# [Travail à faire]
1. Indiquez si chacune des affirmations suivantes concorde avec le texte sur le cocotier, en répondant par oui ou par non et en citant les mots qui tranchent. (a) Les nape servent à fabriquer des filets de pêche. (b) Le tronc du cocotier sert à construire des pirogues. (c) Le cocotier peut encore servir à plus de deux cents autres usages.
2. Poursuivez, s'il vous plaît, le texte sur le cocotier à partir de sa dernière phrase.

### Texte du document ###

La fibre qui entoure les noix sert à faire des nape, minces cordes tressées pour la pêche, utilisées pour rassembler les bordées des pirogues. Ces nape entrent également dans la fabrication des filets pour la pêche et des cordages imputrescibles qui peuvent servir d’amarres aux plus gros navires. Le tronc du cocotier est utilisé pour faire des poteaux de case, et cet arbre providentiel peut servir encore à plus de deux cents autres usages. Le cocotier est en vérité un arbre prodigieux. J’admire et j’aime le cocotier.

### Données sources ###

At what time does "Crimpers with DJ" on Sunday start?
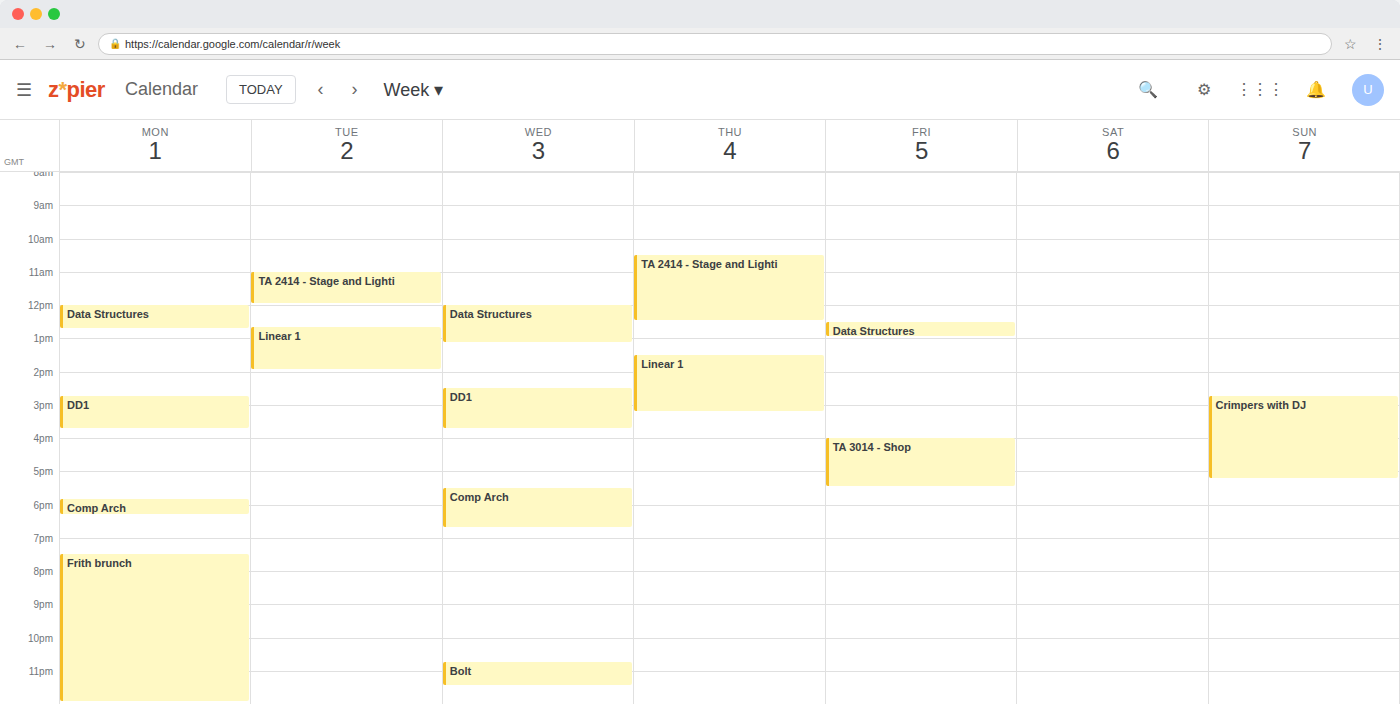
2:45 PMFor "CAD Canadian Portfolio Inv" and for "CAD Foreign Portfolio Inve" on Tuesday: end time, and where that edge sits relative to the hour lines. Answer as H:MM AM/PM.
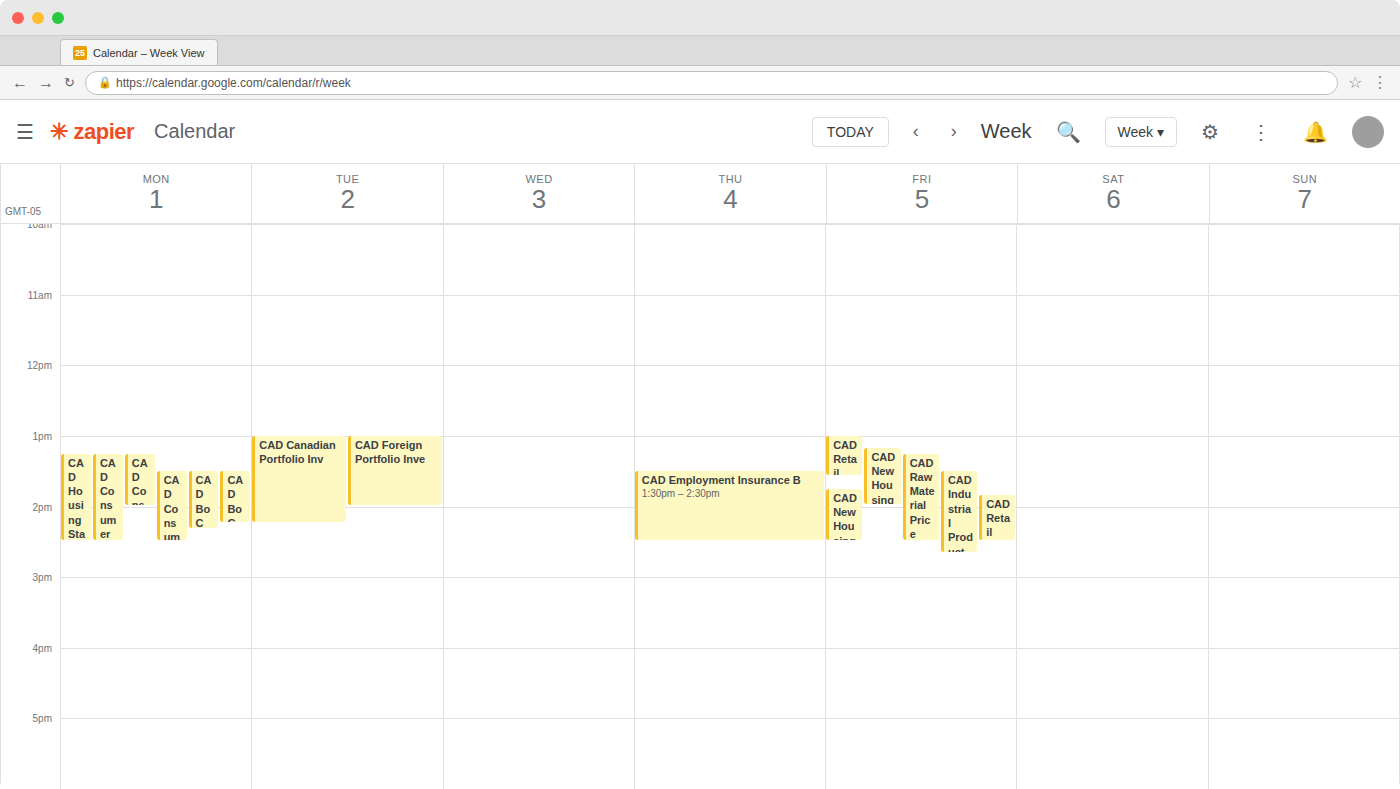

###

# [Résultats des tâches]
1.
(a) Oui : « Ces nape entrent également dans la fabrication des filets pour la pêche »
(b) Non : « Le tronc du cocotier est utilisé pour faire des poteaux de case »
(c) Oui : « cet arbre providentiel peut servir encore à plus de deux cents autres usages »

2.
Hélas, le cocotier est en réalité l’arbre du bien et du mal ! S’il est la providence des indigènes, il est aussi la cause de leur ruine. L’amande séchée sortie de sa noix vendue sous le nom de coprah procure de l’argent qui amène le mal. C’est parce que le coprah leur permet un commerce fructueux que les marchands s’installent sur les îles et vendent des produits fabriqués par les Blancs. Les indigènes abandonnent leurs coutumes pour adopter celles de leurs conquérants qui sont néfastes dans ce climat tropical. Ils négligent leurs cultures vivrières et se nourrissent moins bien qu’autrefois. Et parce que les terres des indigènes rapportent de l’argent, les Blancs s’en emparent.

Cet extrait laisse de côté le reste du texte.